La Libye, nouveau champ de bataille pour les puissances étrangères ?

Ali Idir, TSA, 26 décembre 2019

Abdelmadjid Tebboune a présidé, ce jeudi 26 décembre, une réunion du Haut conseil de sécurité. Selon le communiqué de la présidence de la République, le Haut conseil « a examiné la situation dans la région, notamment au niveau des frontières avec la Libye et le Mali ».

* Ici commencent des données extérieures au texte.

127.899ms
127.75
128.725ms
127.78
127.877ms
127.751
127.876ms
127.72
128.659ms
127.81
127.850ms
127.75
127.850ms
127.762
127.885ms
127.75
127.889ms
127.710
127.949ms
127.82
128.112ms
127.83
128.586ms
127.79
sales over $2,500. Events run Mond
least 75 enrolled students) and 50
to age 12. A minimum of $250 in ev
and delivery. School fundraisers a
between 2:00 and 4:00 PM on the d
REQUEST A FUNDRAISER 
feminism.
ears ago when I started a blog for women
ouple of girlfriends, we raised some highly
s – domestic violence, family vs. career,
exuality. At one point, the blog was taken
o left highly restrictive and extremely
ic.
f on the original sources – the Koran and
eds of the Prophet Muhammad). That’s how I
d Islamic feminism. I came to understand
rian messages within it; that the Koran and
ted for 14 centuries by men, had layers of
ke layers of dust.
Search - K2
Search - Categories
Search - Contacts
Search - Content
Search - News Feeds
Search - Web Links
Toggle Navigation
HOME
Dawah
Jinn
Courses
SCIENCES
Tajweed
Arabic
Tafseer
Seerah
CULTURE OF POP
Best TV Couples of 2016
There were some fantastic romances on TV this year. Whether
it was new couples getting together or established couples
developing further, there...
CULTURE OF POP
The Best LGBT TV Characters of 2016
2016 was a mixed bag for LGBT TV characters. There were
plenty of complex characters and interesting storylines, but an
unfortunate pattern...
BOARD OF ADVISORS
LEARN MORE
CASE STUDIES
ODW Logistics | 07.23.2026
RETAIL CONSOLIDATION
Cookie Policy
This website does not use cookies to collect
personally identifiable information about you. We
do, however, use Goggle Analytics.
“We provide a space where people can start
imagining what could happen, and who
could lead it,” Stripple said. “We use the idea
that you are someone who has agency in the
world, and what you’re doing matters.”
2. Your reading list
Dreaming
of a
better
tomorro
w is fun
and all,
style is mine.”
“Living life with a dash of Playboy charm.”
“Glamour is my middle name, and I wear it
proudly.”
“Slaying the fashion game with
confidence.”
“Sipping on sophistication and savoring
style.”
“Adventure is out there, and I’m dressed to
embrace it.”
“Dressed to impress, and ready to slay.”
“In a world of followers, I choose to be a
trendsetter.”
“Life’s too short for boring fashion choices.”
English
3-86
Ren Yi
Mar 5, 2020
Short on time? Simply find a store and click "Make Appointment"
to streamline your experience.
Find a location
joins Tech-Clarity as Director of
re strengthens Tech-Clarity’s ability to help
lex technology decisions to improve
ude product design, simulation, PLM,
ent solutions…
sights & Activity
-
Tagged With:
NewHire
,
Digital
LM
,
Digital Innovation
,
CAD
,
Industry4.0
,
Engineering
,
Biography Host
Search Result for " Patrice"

Il « a décidé d’une batterie de mesures à prendre pour la protection de nos frontières et notre territoire national et la redynamisation du rôle de l’Algérie au plan international, particulièrement en ce qui concerne ces deux dossiers, et de manière générale dans le Sahel, la région saharienne et l’Afrique »,

Le président de la République a décidé de réunir le Haut conseil de sécurité de manière périodique et chaque fois que nécessaire, a précisé la présidence de la République.

Cette réunion à laquelle ont pris part les hautes autorités civiles et militaires du pays dont le nouveau chef d’état-major par intérim, le général-major Said Chengriha, intervient dans un contexte marqué par une accélération inquiétante des événements en Libye. Ce jeudi, Recep Tayyip Erdogan a annoncé que le Parlement turc voterait en janvier sur une motion autorisant l’envoi de troupes en Libye.

Ankara entend soutenir le gouvernement d’union nationale (GNA) à l’offensive du maréchal Khalifa Haftar. Ce dernier, qui mène une offensive contre le GNA, est soutenu par l’Arabie saoudite, l’Égypte et les Émirats arabes unis. Recep Tayyip Erdogan affirme que les forces de Khalifa Haftar bénéficient aussi du soutien d’une compagnie de sécurité russe, ce que Moscou a régulièrement démenti.

Selon le président turc, cité par le journal russe Kommersant il y a quelques jours, il n’y aurait pas moins de 2000 combattants russes en Libye en ce moment. Pas des soldats réguliers, non, mais des mercenaires envoyés par la société militaire privée Wagner dont on sait désormais que, de l’Ukraine à l’Afrique en passant par la Syrie, elle est le nouveau bras armée du Kremlin là où il s’agit de contourner discrètement le droit international, précise France Culture qui cite le média russe.

Concrètement, l’envoi de troupes impliquerait un engagement des forces turques au sol. Pour le journal espagnol El Pais, la Libye est en train de devenir « le nouveau champ de bataille entre la Russie et la Turquie ».

L’accord signé entre le GNA et Ankara a ravivé les tensions dans la région, souligne l’agence russe Sputnik. L’Égypte, soutien des forces de Khalifa Haftar, a vivement réagi le 17 décembre par l’intermédiaire de son Président Abdel Fattah al-Sissi : « Nous n’autoriserons personne à contrôler la Libye […], c’est une question qui relève de la sécurité nationale de l’Égypte ».

Depuis 2011, la Libye est plongée dans le chaos, déchiré entre deux pouvoirs rivaux : le GNA, basé à Tripoli, et dans l’Est un pouvoir incarné par le maréchal Khalifa Haftar. De nombreuses milices participent également à la propagation du chaos dans le pays. L’implication de puissances étrangères comme la Turquie et la Russie, deux acteurs clés du chaos syrien, ne fera qu’aggraver la situation.